The results are completely different and the quality is worse than the same operation in AWS Transcribe.
I recommend using AWS Transcribe while this code isn't improved.
spring:
cloud:
azure:
speech:
services:
subscription-key: ${AZURE_SPEECH_SERVICES_KEY}
region: eastus
Upload an image and extract its text.
Parameter | Type | Description |
---|---|---|
file |
MultipartFile | The audio file itself. |
type |
option | Select the engine to extract the text from the audio file. Available options: AWS, AZURE. |
language |
string | The language code. Available: [en-IE, ar-AE, pa-IN, be-BY, te-IN, zh-TW, en-US, uk-UA, sw-KE, gu-IN, ta-IN, en-AB, ug-CN, su-ID, bn-IN, hy-AM, en-IN, sl-SI, ab-GE, zh-CN, ar-SA, eu-ES, en-ZA, gd-GB, cy-WL, uz-UZ, tl-PH, so-SO, sk-SK, rw-RW, ro-RO, pl-PL, no-NO, mt-MT, mr-IN, mn-MN, mk-MK, lv-LV, lt-LT, is-IS, hu-HU, hr-HR, ha-NG, fi-FI, et-ET, bg-BG, az-AZ, th-TH, tr-TR, ru-RU, pt-PT, nl-NL, it-IT, id-ID, fr-FR, es-ES, de-DE, sw-RW, sw-TZ, sr-RS, ps-AF, or-IN, kn-IN, ga-IE, af-ZA, wo-SN, tt-RU, sw-BI, en-NZ, ko-KR, el-GR, ba-RU, hi-IN, de-CH, vi-VN, cy-GB, ml-IN, ms-MY, he-IL, cs-CZ, ka-GE, si-LK, gl-ES, lg-IN, kab-DZ, da-DK, en-AU, zu-ZA, mhr-RU, ast-ES, pt-BR, en-WL, sw-UG, ky-KG, ckb-IQ, bs-BA, fa-IR, kk-KZ, ckb-IR, sv-SE, ja-JP, mi-NZ, ca-ES, es-US, fr-CA, en-GB]. Obs: not all languages have been tested. |
numParticipants |
number | Inform the number of different participants in the recording. |
mediaFormat |
string | Inform the media type for the upload file. Tested with mp3 and wav. |
Parameter | Type | Description |
---|---|---|
uid |
string | Unique identifier for the trnascription operation. |
results |
list of objects | The object from each engine response.
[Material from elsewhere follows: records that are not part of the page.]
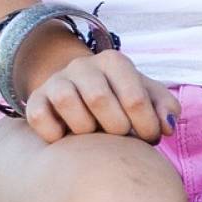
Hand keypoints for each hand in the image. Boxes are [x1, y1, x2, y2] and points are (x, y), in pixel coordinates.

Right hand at [23, 48, 181, 145]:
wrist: (83, 96)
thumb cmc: (124, 101)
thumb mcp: (150, 99)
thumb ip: (166, 109)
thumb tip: (167, 125)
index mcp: (114, 62)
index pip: (134, 98)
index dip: (146, 126)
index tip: (149, 138)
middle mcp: (82, 65)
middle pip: (99, 99)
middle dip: (117, 128)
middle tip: (123, 138)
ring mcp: (56, 80)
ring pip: (66, 101)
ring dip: (85, 128)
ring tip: (96, 136)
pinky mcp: (35, 100)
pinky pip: (38, 116)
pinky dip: (54, 133)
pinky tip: (69, 140)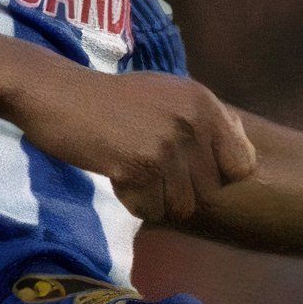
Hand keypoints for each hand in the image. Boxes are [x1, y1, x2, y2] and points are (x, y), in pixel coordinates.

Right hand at [3, 66, 256, 224]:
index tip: (193, 171)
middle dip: (182, 191)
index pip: (243, 164)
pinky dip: (133, 202)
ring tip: (134, 174)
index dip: (220, 176)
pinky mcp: (138, 166)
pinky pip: (150, 210)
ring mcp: (166, 144)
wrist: (58, 95)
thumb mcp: (168, 93)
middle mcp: (192, 121)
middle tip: (152, 171)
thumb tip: (244, 150)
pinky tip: (117, 176)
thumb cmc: (112, 98)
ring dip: (156, 200)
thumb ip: (205, 119)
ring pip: (180, 206)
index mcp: (203, 102)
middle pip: (210, 192)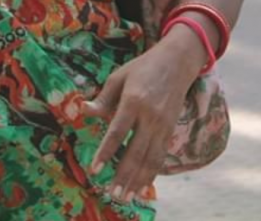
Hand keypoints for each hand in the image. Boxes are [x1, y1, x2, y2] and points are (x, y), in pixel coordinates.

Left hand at [82, 27, 206, 202]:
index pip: (117, 132)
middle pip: (136, 151)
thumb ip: (102, 99)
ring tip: (127, 197)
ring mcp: (163, 125)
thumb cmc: (142, 68)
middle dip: (124, 175)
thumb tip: (82, 111)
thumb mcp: (118, 77)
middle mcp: (150, 116)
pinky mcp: (170, 130)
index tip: (94, 169)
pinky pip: (160, 156)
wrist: (177, 63)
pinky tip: (143, 187)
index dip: (105, 152)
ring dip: (138, 180)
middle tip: (113, 194)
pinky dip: (152, 173)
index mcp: (133, 100)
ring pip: (150, 158)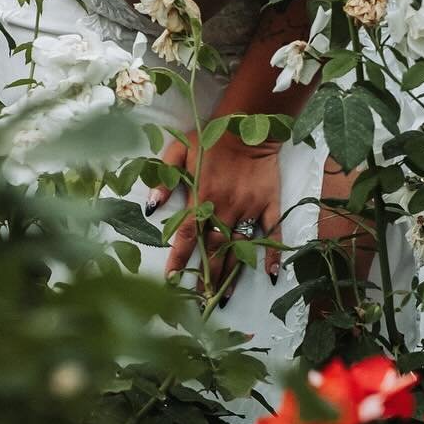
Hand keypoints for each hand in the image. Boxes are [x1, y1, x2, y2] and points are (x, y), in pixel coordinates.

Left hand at [150, 129, 282, 298]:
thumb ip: (164, 177)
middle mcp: (226, 208)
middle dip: (206, 276)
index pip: (188, 235)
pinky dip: (272, 254)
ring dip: (232, 274)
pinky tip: (271, 276)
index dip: (179, 258)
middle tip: (200, 301)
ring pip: (240, 247)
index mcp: (202, 197)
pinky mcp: (270, 204)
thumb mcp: (179, 149)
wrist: (250, 123)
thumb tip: (150, 206)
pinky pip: (272, 233)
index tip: (171, 280)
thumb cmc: (211, 136)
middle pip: (214, 249)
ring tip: (225, 298)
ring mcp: (250, 208)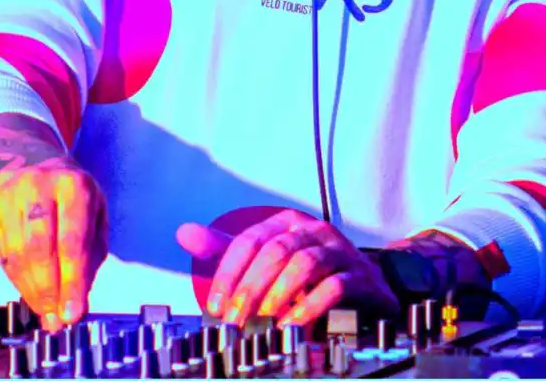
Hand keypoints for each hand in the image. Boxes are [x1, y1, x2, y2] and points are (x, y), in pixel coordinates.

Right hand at [0, 156, 107, 331]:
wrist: (31, 168)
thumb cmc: (73, 198)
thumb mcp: (95, 214)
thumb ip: (92, 254)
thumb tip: (78, 301)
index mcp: (73, 184)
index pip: (72, 239)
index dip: (72, 280)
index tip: (74, 312)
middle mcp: (38, 187)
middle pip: (39, 248)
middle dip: (49, 289)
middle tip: (57, 318)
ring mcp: (8, 200)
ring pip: (17, 256)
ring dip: (32, 292)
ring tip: (47, 311)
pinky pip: (2, 258)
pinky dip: (18, 282)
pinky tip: (31, 294)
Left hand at [176, 209, 399, 327]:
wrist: (361, 283)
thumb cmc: (307, 271)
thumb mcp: (265, 257)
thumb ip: (226, 249)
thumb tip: (185, 232)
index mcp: (287, 222)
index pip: (251, 240)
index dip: (229, 273)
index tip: (215, 305)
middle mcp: (313, 230)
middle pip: (276, 250)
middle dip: (251, 287)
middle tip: (234, 319)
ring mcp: (338, 251)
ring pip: (305, 262)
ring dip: (280, 293)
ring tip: (264, 320)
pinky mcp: (357, 275)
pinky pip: (334, 286)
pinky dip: (310, 306)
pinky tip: (292, 323)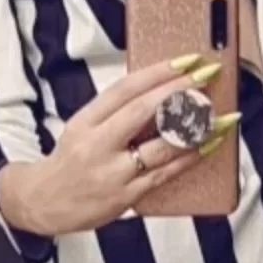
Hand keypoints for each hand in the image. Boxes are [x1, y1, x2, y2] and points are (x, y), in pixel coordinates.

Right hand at [0, 58, 226, 237]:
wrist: (44, 202)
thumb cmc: (70, 162)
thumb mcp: (82, 127)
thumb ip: (115, 111)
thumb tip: (160, 89)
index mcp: (85, 121)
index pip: (124, 89)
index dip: (158, 72)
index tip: (186, 60)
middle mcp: (97, 144)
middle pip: (143, 111)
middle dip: (179, 91)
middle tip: (206, 77)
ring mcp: (112, 172)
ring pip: (160, 145)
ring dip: (194, 129)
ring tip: (219, 115)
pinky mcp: (126, 196)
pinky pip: (164, 173)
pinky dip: (189, 158)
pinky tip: (208, 145)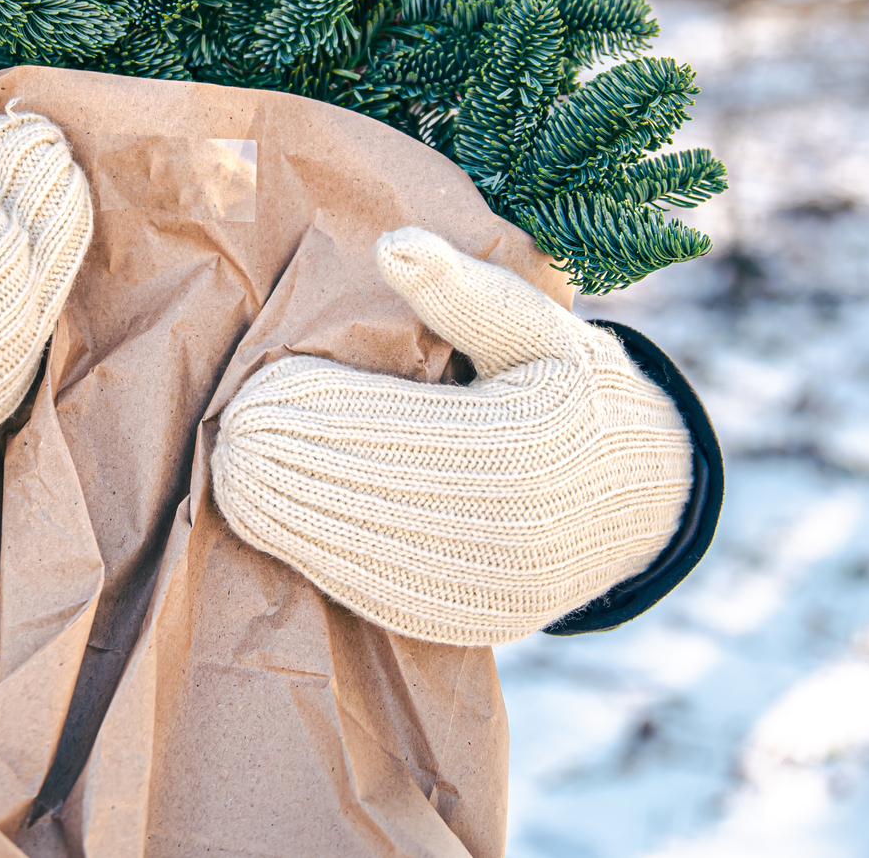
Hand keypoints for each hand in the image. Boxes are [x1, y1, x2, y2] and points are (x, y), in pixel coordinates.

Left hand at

If type is AWS, it is a Transcribe (dev.luizveronesi.speech.model.Transcribe). If type is Azure, it is a list of SpeechRecognitionResult (https://learn.microsoft.com/en-us/java/api/com.microsoft.cognitiveservices.speech.speechrecognitionresult). |
sentences |
list of sentences | List of sentence objects (dev.luizveronesi.speech.model.Sentence) with extracted text, start and end times (in seconds) and the participant. |
Implement unit tests.
Improve Azure Speech Service implementation: add batch processing as in AWS, check if other formats are allowed and get duration and participant for each sentence.